スカイプの買収を検討したのはeベイだけではなかったという。マイクロソフト、ヤフー、ニューズ・コーポレーション及びグーグルなども関心を示していた。ネット企業による本格的な通信市場進出は今後も続くだろう。このような情況のもとで、既存の通信会社はどのような影響を受けるのか。eベイがスカイプのベスト・オーナーなのかに疑問があり、買収価格も高過ぎたかもしれない。しかし、買収のメリットがどうであろうと、最近のスカイプを巡る騒動は、VoIPの重要性とそれが既存の通信オペレーターに重大な脅威をもたらすことを浮き彫りにした、とエコノミスト誌は指摘している(注)

(注)How the internet killed the phone business(The Economist / September 17 2005)

 スカイプやその他のVoIPプロバイダーの台頭は、1世紀以上の昔に始まった伝統的な電話ビジネスの終焉を意味しているという。音声通話がブロードバンド接続を経由して配信されるデータ・サービスの一つとなるにつれて、スカイプは通信産業における劇的なシフトの最も分かりやすい例示となって注目を集めたに過ぎない。ブロードバンド接続は音声通話をタダもしくはタダ同然にする能力を持っており、既存の料金設定モデルを致命的に破壊する。スカイプの創設者の一人は、(インターネットに接続されていれば)eメールがタダで利用できるのと同様に、(ブロードバンドに接続されていれば)電話も将来タダになるべきだと確信していると主張している。このことは、距離と時間をベースにした料金の終りを意味するだけでなく、音声通話の限界コストが限りなく下がるにつれて、何兆ドルもの音声電話市場が「ゆっくりした死」を迎えることを意味する、と前掲のエコノミスト誌は指摘している。

 VoIPは料金が安いだけではない。ブロードバンドに接続されていれば、多くのVoIPプロバイダーの中から電話や関連する付加サービスである音声メール、会議電話及びビデオなども選択できる。多くの場合、従来の電話番号が使え、複数の電話番号を利用することもできる。例えば、ニューヨークとロンドンの電話番号を持てば、ニューヨークにいてもロンドンのからの通話は市内通話になる。さらに、世界中どこにいても、VoIP電話機(パソコン)をインターネットにプラグインすれば、VoIPの発着信が可能になる。サンフランシスコの番号のVoIP電話機は上海でも使えるようになる。スカイプなどのVoIPはより安い料金、より多くの選択肢及びより大きな柔軟性をもたらしつつある。このことは、消費者にとっては朗報だが、通信会社にとっては「悪夢のシナリオ」になる可能性がある。顧客は電話会社のブロードバンドを利用するだけで、音声通話を始めとする各種のサービスやコンテントを独立系もしくはウェブ・ベース企業から入手するかもしれないからだ。

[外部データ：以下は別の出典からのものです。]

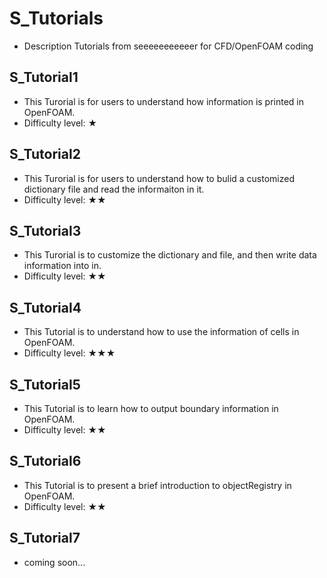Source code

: # S_Tutorials

- Description
Tutorials from seeeeeeeeeeer for CFD/OpenFOAM coding

## S_Tutorial1
  - This Turorial is for users to understand how information is printed in OpenFOAM.
  - Difficulty level: ★

## S_Tutorial2
  - This Turorial is for users to understand how to bulid a customized dictionary file and read the informaiton in it.
  - Difficulty level: ★★

## S_Tutorial3
  - This Turorial is to customize the dictionary and file, and then write data information into in.
  - Difficulty level: ★★

## S_Tutorial4
  - This Tutorial is to understand how to use the information of cells in OpenFOAM.
  - Difficulty level: ★★★

## S_Tutorial5
  - This Tutorial is to learn how to output boundary information in OpenFOAM.
  - Difficulty level: ★★

## S_Tutorial6
  - This Tutorial is to present a brief introduction to objectRegistry in OpenFOAM.
  - Difficulty level: ★★

## S_Tutorial7
  - coming soon...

出所:エコノミスト誌(9月17日) この場合、最も脆弱なのは音声通信の収入に多くを頼っている通信会社だ、と前掲のエコノミスト誌(9月17日)は指摘している。特に、携帯電話が問題だという。携帯電話会社は、顧客にデータ・サービスの利用をして貰うべく長年苦労してきたが、現時点では収入の大部分を音声に頼っている。(図表)さらに悪いことには、携帯電話会社に将来の成長をもたらすと期待された3Gネットワークが、企業の存続を危うくするかもしれない。いずれ3Gネットワークの高速化が進めば、モバイルVoIPも可能になるからだ(注)

(注)日立製作所はKDDIのインターネット・システムを使って、VoIPを可能にする技術を開発した。VoIPで最大の課題だった音声の遅れが出ないようにした。2006年をメドに実用化を目指す。(携帯ネットでIP電話 / 日本経済経済新聞 2005.10.3)

 これと対照的に、インターネット・ベースの新しいネットワークを構築している固定電話会社は伝統的な電話サービスに比べ高効率・低コストのVoIPで、有利な事業運営ができるだろうという。電話会社の音声収入は徐々にゼロに近づくだろうが、ブロードバンド回線の提供とその新しいネットワーク上で提供する手数料ベースの付加サービスの提供では、他社よりも有利な状況にあるからだ。

 VoIPが伝統的な電話サービスを消滅させるかどうかは最早問題ではない。どれだけ早い時期にそうなるかが問題なのだ、と前掲のエコノミスト誌は指摘している。通信業界では「その時期」について話し合いが行なわれているという。電話が、ブロードバンド・アクセスやペイ・テレビのような他のサービスを購入する際のインセンティブとして、バンドル・サービスに含めて無料で提供されるまで、多分あと5年しかないという。VoIPは通信産業の景観を完全に変えてしまうだろう。このことが、スカイプのような小さな企業を巡って、多くの人々が大騒ぎしている理由だ、とエコノミスト誌は書いている。